Un plan d’économie de 40 millions d’euros chez GL
Du côté des grands groupes auxquels font référence plus ou moins implicitement les PME de la filière, le message semble passer et des premières mesures sont prises.
Ainsi, le groupe GL, est quasiment à l’arrêt avec 2 240 salariés au chômage partiel. En tant que gestionnaire de parcs d’expositions en Chine, le groupe Lyonnais a ressenti avant tout le monde les effets de la crise liée au Covid-19. A situation exceptionnelle, mesure exceptionnelle : Les actionnaires de GL events devront donc tirer un trait sur les 0,72 euros de dividende qui avaient été annoncés sur l’exercice 2019. Cette mesure radicale permettra au groupe de conserver 30 millions de trésorerie dans ses caisses. Une décision prise le 26 mars par le conseil d’administration de l’entreprise lyonnaise qui répond aux propos de Bruno Le Maire, ministre de l’économie qui avait souhaité que les entreprises mettent un frein important à leurs dividendes ; la CFDT appelant, elle, à la suppression desdits dividendes.
Pour Olivier Ginon, président de GL events, « face à l’ampleur de la crise sanitaire mondiale liée à la propagation du Covid-19, notre priorité est d’assurer la protection de nos collaborateurs et de toutes nos parties prenantes. GL events prend toutes les mesures indispensables sur la base des recommandations des autorités sanitaires et gouvernementales compétentes. Afin de garantir la continuité de l’activité, le Groupe adapte ses modes de travail pour assurer la qualité de ses services de manière totalement sécurisée. »
Face à cette baisse significative d’activité, un plan d’économie drastique de 40 millions d’euros « a été décidé afin de concentrer l’utilisation de la trésorerie sur les besoins stratégiques du Groupe tout en maintenant une organisation adaptée en prévision du redémarrage de l’activité ». Pour le groupe, face à l’ampleur de cette crise, « il est indispensable que des mesures fortes de relance soient mises en œuvre pour permettre le rebond rapide, après la crise, de l’ensemble des acteurs de la filière française ».

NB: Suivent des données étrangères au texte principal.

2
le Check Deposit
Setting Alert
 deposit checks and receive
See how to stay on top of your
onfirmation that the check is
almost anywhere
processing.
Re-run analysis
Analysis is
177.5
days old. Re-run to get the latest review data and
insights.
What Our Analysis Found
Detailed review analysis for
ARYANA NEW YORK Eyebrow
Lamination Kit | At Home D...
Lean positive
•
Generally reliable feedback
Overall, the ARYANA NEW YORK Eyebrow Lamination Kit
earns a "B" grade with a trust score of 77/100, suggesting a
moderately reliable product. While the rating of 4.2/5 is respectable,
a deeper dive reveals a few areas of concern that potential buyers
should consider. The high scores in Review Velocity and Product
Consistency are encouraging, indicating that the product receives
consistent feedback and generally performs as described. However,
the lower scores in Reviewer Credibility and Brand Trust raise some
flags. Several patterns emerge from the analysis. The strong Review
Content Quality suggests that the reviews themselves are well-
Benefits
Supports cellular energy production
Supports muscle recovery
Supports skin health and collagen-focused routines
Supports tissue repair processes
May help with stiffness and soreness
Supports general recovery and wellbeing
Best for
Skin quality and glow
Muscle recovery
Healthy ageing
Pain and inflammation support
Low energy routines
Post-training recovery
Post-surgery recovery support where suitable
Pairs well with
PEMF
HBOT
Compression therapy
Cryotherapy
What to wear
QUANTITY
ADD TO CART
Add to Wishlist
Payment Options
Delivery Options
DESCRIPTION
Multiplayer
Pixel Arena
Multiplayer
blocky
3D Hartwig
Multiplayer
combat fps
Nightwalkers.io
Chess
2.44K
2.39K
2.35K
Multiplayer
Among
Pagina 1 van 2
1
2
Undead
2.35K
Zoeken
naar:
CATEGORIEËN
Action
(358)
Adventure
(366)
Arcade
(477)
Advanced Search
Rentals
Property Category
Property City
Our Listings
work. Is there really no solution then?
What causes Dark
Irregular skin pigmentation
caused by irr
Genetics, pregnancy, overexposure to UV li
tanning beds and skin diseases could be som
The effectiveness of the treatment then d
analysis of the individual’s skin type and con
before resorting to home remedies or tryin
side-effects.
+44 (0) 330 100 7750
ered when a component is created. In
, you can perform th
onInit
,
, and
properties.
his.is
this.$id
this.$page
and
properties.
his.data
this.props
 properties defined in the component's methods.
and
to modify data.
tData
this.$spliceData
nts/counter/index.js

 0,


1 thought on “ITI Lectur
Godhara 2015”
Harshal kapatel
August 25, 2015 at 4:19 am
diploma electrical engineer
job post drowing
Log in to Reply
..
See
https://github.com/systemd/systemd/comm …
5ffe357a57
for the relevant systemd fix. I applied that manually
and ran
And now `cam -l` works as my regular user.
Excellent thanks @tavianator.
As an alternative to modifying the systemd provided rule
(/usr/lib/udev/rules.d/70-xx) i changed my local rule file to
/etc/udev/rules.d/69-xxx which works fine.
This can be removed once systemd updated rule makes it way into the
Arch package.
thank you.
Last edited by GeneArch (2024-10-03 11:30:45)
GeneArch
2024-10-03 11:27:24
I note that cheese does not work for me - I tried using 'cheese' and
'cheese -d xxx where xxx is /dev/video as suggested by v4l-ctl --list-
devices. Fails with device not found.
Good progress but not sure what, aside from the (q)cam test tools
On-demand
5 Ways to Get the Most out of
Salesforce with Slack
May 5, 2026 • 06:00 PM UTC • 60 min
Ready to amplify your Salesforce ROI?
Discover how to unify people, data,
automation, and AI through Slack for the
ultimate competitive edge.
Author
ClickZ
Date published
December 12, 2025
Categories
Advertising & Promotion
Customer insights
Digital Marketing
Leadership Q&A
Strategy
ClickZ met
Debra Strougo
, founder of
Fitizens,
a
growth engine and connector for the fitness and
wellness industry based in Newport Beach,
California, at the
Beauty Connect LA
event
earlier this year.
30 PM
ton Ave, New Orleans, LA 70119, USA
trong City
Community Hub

L’ensemble de la filière souhaite évidement qu’un tel sursaut soit accompagné autant que possible par les pouvoirs publics, français et européens. En revanche, au fil des témoignages recueillis il est évident que c’est bien l’ensemble des acteurs qui devront prendre leurs responsabilités pour que la machine reparte. A ce jeu là les grands groupes seront les premiers attendus, et leur sens des responsabilités pèsera lourd dans la préservation du tissu économique lié aux événements. Nous espérons vivement que cette prise de conscience ait lieu, et qu’au-delà de la préservation de l’existant, elle permette d’envisager la suite sur des bases lucidement solidaires. La meilleure arme pour faire face dans les années à venir aux nouvelles crises qui ne manqueront pas d’arriver, qu’elles soient sanitaires, économiques, climatiques, ou autres…
Cet article a été rédigé suite à un appel à témoignages lancé par la Gazette des Salons le 26 mars 2020. Seuls les professionnels du secteur s’étant manifestés à cette occasion ont pu être pris en compte.